Arm is suing Qualcomm and Nuvia, a startup that acquired the chipmaker in 2021, alleging that the companies violated the licenses they have to use Arm’s processor designs and architecture (through Reuters). Arm’s argument is that the licenses it gave Nuvia before it was acquired are not valid now that it is under new ownership. If Arm wins the lawsuit, Qualcomm could be forced to destroy all the work it’s done with the specific licenses in question — a significant blow to its ambitions to create desktop and server chips using Nuvia’s technology.
Qualcomm hasn’t been quiet about its goals, or the role the Nuvia acquisition plays in them. Earlier this year, Cristiano Amon, the CEO, told: The edge“As soon as I was named CEO, I took over a company called Nuvia because we wanted to have the best CPU team on the market.” He said that “you can expect Qualcomm to strive to take the leadership position in performance. We will have to execute it. Our first product should be put to the test next year. In 2023 it will go commercial.

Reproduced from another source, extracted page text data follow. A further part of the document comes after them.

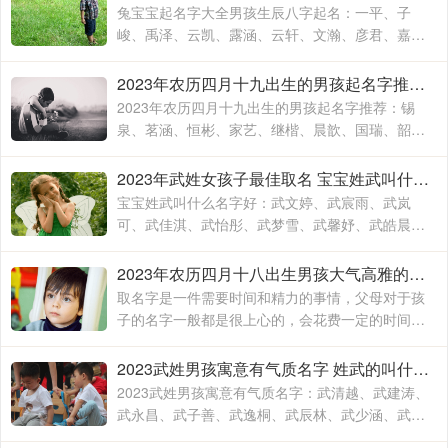
兔宝宝起名字大全男孩生辰八字起名：一平、子
峻、禹泽、云凯、露涵、云轩、文瀚、彦君、嘉
林、霄云、子栋、亦心、梓玉、洛伊、宸溪、浩
明、沐一、浚泽、智豪、鑫磊
2023年农历四月十九出生的男孩起名字推荐 兔年男孩名字2023年名字大全
2023年农历四月十九出生的男孩起名字推荐：锡
泉、茗涵、恒彬、家艺、继楷、晨歆、国瑞、韶
涵、融淳、道明、一惟、智铭、佳洛、奕谨、君
然、明杨、冠泽、晓锋、
2023年武姓女孩子最佳取名 宝宝姓武叫什么名字好
宝宝姓武叫什么名字好：武文婷、武宸雨、武岚
可、武佳淇、武怡彤、武梦雪、武馨妤、武皓晨、
武楚妍、武子懿、武宸羽、武思敏、武梓榆、武思
诺、武奕君、武涵雨、武
2023年农历四月十八出生男孩大气高雅的名字 2023年男孩姓名大全
取名字是一件需要时间和精力的事情，父母对于孩
子的名字一般都是很上心的，会花费一定的时间和
精力去取，毕竟不出意外的话，一个名字会伴随孩
子的出生到结束，贯穿孩子的一生
2023武姓男孩寓意有气质名字 姓武的叫什么名字
2023武姓男孩寓意有气质名字：武清越、武建涛、
武永昌、武子善、武逸桐、武辰林、武少涵、武月
桐、武梓橙、武进平、武云志、武红伟、武梓栎、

We are there publicly and people will be able to measure it.”
According to Arm’s complaint, which you can read in full below, in 2019 it licensed Nuvia to both use its “off-the-shelf” processor designs, and to build its own designs using Arm’s architecture. Arm also gave the startup “substantial, critical, and individualized support” for its work developing server-grade processors. Arm earns its money from licensing fees, as well as royalties from products sold with its technology, such as Nvida’s computing devices with Arm chips, or the MacBooks and iPhones that use Apple Silicon (Nuvia was founded by engineers who previously worked on the A-series chips in iPhones and iPads).
The problems apparently started when Qualcomm bought Nuvia for $1.4 billion. According to the complaint, Arm told Qualcomm it couldn’t use Nuvia’s licenses without Arm’s approval after the company indicated it planned to use the startup’s technology in several products. Arm’s lawyers claim it spent “more than a year” negotiating an agreement for Qualcomm’s use of Nuvia’s licenses.
Those efforts were apparently unsuccessful — Arm says it ended licenses in February 2022 and told Qualcomm it couldn’t use designs made with it. However, the company suspects that Qualcomm has continued to design chips with the licenses and plans to sell them.
In a statement to The edgeQualcomm’s general counsel Ann Chaplin said that “Arm has no right, contractual or otherwise, to attempt to interfere with Qualcomm’s or NUVIA’s innovations.” She continued, “Arm’s complaint ignores the fact that Qualcomm has broad, established licensing rights for its custom-designed CPUs, and we’re confident those rights will be upheld.”
There are reports that Qualcomm has purchased server processors from companies like Amazon. While the company has its own Arm licenses that aren’t tied to Nuvia (it built laptop chips before it took over), Bloomberg noticed earlier this month that the company is specifically “seeking customers for a product resulting from the purchase of chip startup Nuvia last year.”